Haruki Murakami turns agony uncle
Haruki Murakami – most fervently adored novelist in Japan, cult hero worldwide, perennially tipped Nobel contender – is set to solicit questions from fans that he will answer through a column on a new website named Murakami-san no tokoro (Mr Murakami’s Place). Murakami’s publishers, Shinchosha Publishing, say the author ‘will receive questions of any kind’ and in ‘a variety of languages’, whether about himself or simply seeking his sagacity on a pressing issue.
Submissions will be welcomed until the end of January, with Murakami’s responses following throughout February and March.
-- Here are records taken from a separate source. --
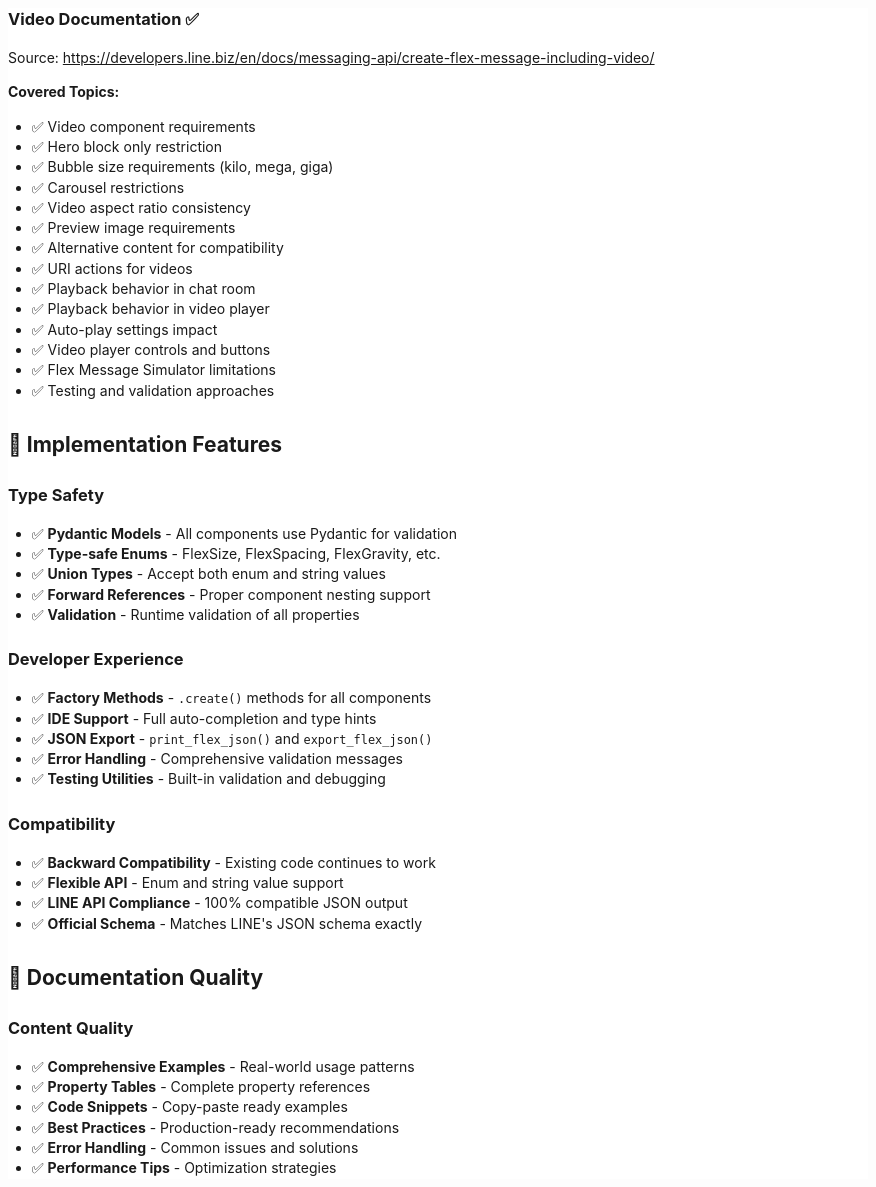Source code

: ### Video Documentation ✅
Source: https://developers.line.biz/en/docs/messaging-api/create-flex-message-including-video/

**Covered Topics:**
- ✅ Video component requirements
- ✅ Hero block only restriction
- ✅ Bubble size requirements (kilo, mega, giga)
- ✅ Carousel restrictions
- ✅ Video aspect ratio consistency
- ✅ Preview image requirements
- ✅ Alternative content for compatibility
- ✅ URI actions for videos
- ✅ Playback behavior in chat room
- ✅ Playback behavior in video player
- ✅ Auto-play settings impact
- ✅ Video player controls and buttons
- ✅ Flex Message Simulator limitations
- ✅ Testing and validation approaches

## 🔧 Implementation Features

### Type Safety
- ✅ **Pydantic Models** - All components use Pydantic for validation
- ✅ **Type-safe Enums** - FlexSize, FlexSpacing, FlexGravity, etc.
- ✅ **Union Types** - Accept both enum and string values
- ✅ **Forward References** - Proper component nesting support
- ✅ **Validation** - Runtime validation of all properties

### Developer Experience
- ✅ **Factory Methods** - `.create()` methods for all components
- ✅ **IDE Support** - Full auto-completion and type hints
- ✅ **JSON Export** - `print_flex_json()` and `export_flex_json()`
- ✅ **Error Handling** - Comprehensive validation messages
- ✅ **Testing Utilities** - Built-in validation and debugging

### Compatibility
- ✅ **Backward Compatibility** - Existing code continues to work
- ✅ **Flexible API** - Enum and string value support
- ✅ **LINE API Compliance** - 100% compatible JSON output
- ✅ **Official Schema** - Matches LINE's JSON schema exactly

## 📝 Documentation Quality

### Content Quality
- ✅ **Comprehensive Examples** - Real-world usage patterns
- ✅ **Property Tables** - Complete property references
- ✅ **Code Snippets** - Copy-paste ready examples
- ✅ **Best Practices** - Production-ready recommendations
- ✅ **Error Handling** - Common issues and solutions
- ✅ **Performance Tips** - Optimization strategies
Shichosha quotes Murakami as saying ‘After so long, I want to exchange emails with readers.’ No URL for the site nor e-mail address for submissions has been made available as yet.
The project follows a similar undertaking in 2006 when, following the publication of his novel Kafka on the Shore, Murakami personally answered around 1,200 of over 8,000 questions about the book submitted by Japanese readers, to help them understand it further. The difference here, obviously, is that the questions need not be restricted purely to Murakami’s work or his most recent book (which, in this case, is 2013’s Colorless Tsukuru Tazaki and His Years of Pilgrimage, first published in English in August 2014).
Long considered something of a recluse, Murakami fled his home country when the 1987 publication of his breakthrough work Norwegian Wood made him a superstar. In recent years, however, the author has displayed more of a willingness to engage his public, first with a 2013 public interview at Kyoto University in front of an audience of 500 following the launch of Colorless Tsukuru Tazaki – his first public appearance in Japan for 18 years – then last year, for the book’s English translation, with appearances at the Edinburgh Book Festival and a signing at Waterstones Piccadilly.